I curved my stiff lips trying to smile, 'Yeah my father went into ICU.' I took in his appearance waiting for an response, his lean, broad body under the sweater that he was wearing and jeans he looked exactly the same and hadn't changed a bit.

' How you doing about that I heard, if theres anything you need just ask.'

'Thanks but you don't honestly mean that since you hate me.' I hoarsely laughed holding back the tears. 

'I don't hate you it was a long time ago and things have changed... your different, high schools over' He stumbled, eyes focusin on the rough ground rather then on me.

' Right but I never stopped loving you this doesn't change anything I'm still me.' I whispered wishing I could take back all those years of high school and play them back right now instead of re-living this over again and again. 

"Bella I do..' I look up into his hazel brown eyes, grabbing on to the sleeve of my cardigan like it was the only thing hanging on to my life. 

'You what?' The distance between us closing in but broken by the sound of my phone. 'Hello, yeah I just went out to take some fresh air...ok I'll see you there.' My dad had gone in to a critical condition and didn't have much time left my voice was quivering and my strong composure was no longer standing I ran towards the direction of the hospital hoping I could get there in a couple minutes since it shouldn't take me that long from the pier. 

'Where you going who was it?' He called behind me footsteps pacing not far from mine

'My father... hes not got long.' The words didn't feel right out of my mouth I never expected to eveer say those words.
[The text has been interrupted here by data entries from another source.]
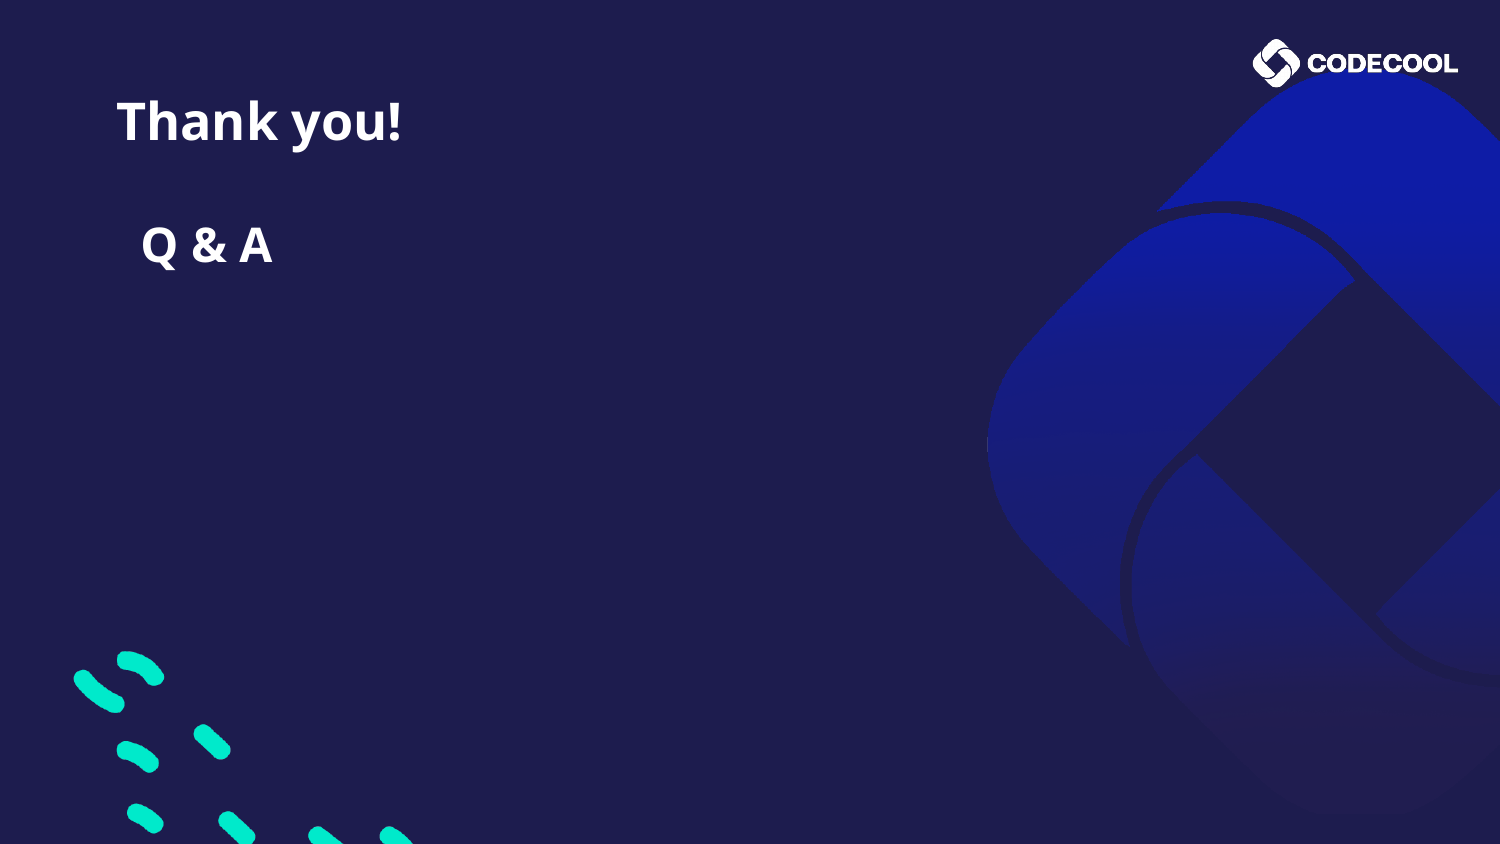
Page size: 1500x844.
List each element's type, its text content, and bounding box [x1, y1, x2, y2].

picture [1248, 35, 1465, 72]
picture [62, 635, 435, 844]
title Thank you! [101, 72, 1499, 167]
title Q & A [125, 199, 1500, 294]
I used to watch on TV how people used to die and I never thought that would happen to me today, he was supposed to live a long life not die middle aged he still hasn't seen me get married yet or have grandchildren for him to hold. God this isn't really all I needed to do was smack myself awake and everything would be the same. nothing would have changed. Please let it be a dream.

I got to the hospital, panting by the time i got to the reception and asked for the details of my fathers designated room. He looked so small and fragile on that white bed with tubes stuck into him the heart monitor beeping steadily then suddenly the charge dropped dramatically it happened so fast and I wasn't in the right mind to focus everything was just slipping out my finger tips. I lost him within minutes of arriving he didn't react, nothing but the rush of doctors trying to save his life.

I cried so much that day, my heart felt like it was being ripped out and when I tried to grasp on to the last moment of warmth from my father Alex pulled me away holding me close to him stopping me from struggling. We stayed like this until they pulled the sheets over and everyone cleared out leaving us to say our last goodbyes it was then I learnt I'd never get to see my father again.